##### Supplied entries #####
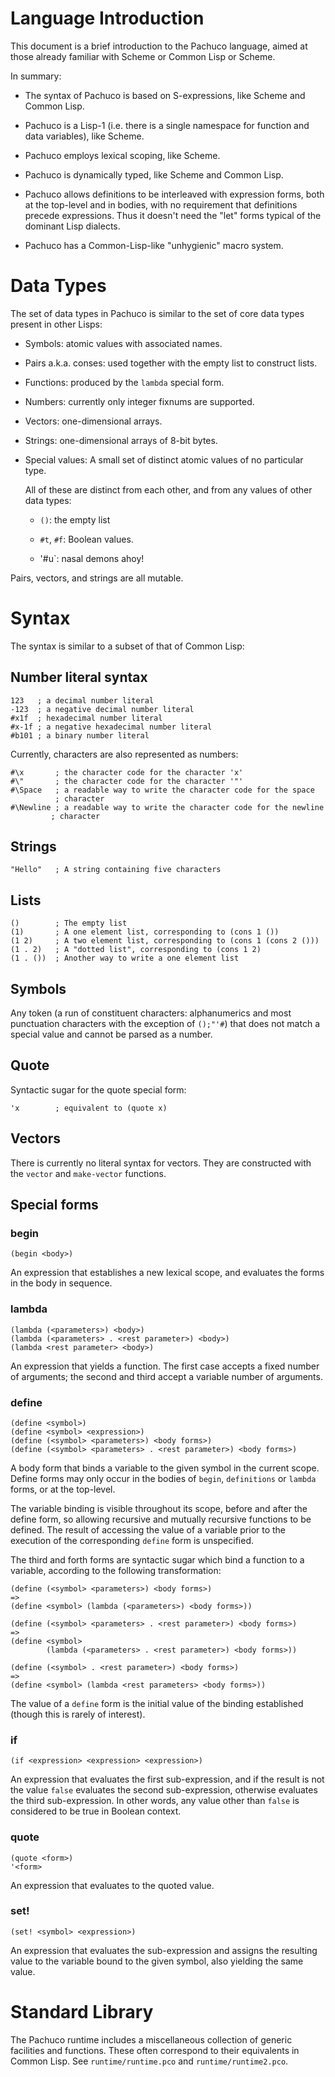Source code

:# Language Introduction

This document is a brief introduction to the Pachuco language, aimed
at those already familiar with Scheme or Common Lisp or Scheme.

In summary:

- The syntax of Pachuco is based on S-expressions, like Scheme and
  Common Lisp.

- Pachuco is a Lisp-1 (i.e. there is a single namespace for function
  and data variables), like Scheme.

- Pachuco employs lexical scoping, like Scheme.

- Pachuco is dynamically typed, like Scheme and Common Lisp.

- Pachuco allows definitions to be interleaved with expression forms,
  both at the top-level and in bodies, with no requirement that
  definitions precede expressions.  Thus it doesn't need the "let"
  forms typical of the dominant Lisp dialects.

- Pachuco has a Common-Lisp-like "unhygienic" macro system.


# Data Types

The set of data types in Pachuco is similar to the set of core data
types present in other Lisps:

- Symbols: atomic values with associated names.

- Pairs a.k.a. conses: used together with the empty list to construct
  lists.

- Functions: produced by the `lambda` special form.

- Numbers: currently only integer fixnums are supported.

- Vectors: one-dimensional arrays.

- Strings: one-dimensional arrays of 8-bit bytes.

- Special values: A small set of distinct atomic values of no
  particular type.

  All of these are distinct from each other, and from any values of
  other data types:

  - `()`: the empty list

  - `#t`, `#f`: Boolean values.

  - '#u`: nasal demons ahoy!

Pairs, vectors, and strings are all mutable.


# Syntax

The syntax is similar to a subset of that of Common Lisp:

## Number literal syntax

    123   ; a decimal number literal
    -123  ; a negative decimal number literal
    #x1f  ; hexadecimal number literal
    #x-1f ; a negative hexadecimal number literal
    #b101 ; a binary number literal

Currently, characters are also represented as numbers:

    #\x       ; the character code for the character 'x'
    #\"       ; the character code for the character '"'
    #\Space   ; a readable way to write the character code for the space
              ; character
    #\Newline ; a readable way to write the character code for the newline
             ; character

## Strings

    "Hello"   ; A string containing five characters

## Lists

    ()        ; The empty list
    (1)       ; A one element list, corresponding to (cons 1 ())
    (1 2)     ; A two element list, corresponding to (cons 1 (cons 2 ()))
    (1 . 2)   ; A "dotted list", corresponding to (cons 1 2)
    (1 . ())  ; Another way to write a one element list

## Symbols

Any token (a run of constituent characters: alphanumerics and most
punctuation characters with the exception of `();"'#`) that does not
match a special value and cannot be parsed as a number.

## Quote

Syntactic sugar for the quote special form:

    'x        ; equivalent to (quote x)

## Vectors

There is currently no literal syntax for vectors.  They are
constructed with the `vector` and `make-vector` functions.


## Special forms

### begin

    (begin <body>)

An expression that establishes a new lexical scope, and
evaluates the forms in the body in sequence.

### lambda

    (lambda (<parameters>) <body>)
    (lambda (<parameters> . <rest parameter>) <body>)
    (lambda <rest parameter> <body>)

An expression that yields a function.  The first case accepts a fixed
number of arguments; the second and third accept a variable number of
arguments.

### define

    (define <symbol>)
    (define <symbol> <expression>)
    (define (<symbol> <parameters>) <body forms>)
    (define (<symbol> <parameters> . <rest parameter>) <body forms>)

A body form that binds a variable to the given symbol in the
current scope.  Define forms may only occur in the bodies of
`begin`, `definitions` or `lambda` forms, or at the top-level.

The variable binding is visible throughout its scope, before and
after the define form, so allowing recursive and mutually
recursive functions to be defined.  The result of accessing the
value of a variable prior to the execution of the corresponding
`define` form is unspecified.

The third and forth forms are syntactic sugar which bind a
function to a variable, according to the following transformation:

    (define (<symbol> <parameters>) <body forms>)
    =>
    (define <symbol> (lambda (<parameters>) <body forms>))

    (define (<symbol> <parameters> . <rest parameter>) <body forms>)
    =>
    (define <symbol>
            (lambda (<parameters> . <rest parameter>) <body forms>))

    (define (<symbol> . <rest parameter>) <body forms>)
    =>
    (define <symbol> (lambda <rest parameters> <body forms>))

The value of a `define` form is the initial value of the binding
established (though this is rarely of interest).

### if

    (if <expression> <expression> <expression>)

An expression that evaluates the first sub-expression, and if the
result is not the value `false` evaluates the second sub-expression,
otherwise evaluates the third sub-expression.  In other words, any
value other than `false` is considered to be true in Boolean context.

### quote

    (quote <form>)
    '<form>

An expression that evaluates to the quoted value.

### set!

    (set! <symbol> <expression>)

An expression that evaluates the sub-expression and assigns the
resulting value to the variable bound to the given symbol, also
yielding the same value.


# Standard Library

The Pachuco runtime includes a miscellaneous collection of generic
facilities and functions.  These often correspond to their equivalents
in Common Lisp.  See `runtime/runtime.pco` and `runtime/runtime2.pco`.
#####
##### Supplied entries #####
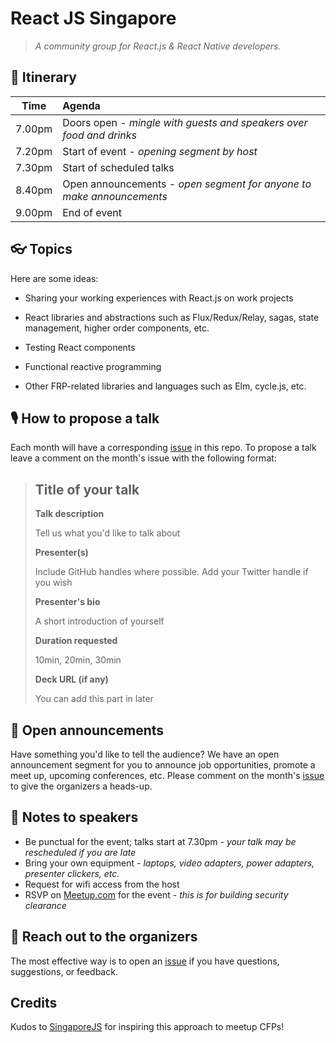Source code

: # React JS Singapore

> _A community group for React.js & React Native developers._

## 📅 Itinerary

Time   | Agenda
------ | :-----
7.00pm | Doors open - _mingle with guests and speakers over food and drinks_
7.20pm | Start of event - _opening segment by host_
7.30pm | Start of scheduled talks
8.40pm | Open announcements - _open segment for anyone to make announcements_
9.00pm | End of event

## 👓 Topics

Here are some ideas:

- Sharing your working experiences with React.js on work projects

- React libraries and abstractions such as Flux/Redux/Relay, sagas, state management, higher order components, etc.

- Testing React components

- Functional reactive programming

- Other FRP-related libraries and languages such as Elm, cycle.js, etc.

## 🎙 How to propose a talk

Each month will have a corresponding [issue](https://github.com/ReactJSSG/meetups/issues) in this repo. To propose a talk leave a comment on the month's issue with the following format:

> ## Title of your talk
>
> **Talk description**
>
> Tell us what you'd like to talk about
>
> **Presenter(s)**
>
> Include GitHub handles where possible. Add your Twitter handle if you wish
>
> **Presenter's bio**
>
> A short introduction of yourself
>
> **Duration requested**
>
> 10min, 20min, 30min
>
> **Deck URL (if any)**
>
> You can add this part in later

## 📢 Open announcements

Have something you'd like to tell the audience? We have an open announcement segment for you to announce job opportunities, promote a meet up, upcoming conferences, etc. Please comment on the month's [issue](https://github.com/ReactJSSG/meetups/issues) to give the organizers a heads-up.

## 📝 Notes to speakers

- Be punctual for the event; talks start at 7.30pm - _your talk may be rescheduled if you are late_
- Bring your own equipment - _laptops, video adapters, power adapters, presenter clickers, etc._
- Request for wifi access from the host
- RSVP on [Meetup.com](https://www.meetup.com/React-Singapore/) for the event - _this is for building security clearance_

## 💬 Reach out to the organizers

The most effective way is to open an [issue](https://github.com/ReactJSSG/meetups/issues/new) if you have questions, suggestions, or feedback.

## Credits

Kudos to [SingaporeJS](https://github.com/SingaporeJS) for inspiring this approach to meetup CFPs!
#####
Task objective: Return the lines starting with the line containing "# Standard Library" and going on through the line containing "in Common Lisp.", both included, with nothing changed.

Result:
# Standard Library

The Pachuco runtime includes a miscellaneous collection of generic
facilities and functions.  These often correspond to their equivalents
in Common Lisp.  See `runtime/runtime.pco` and `runtime/runtime2.pco`.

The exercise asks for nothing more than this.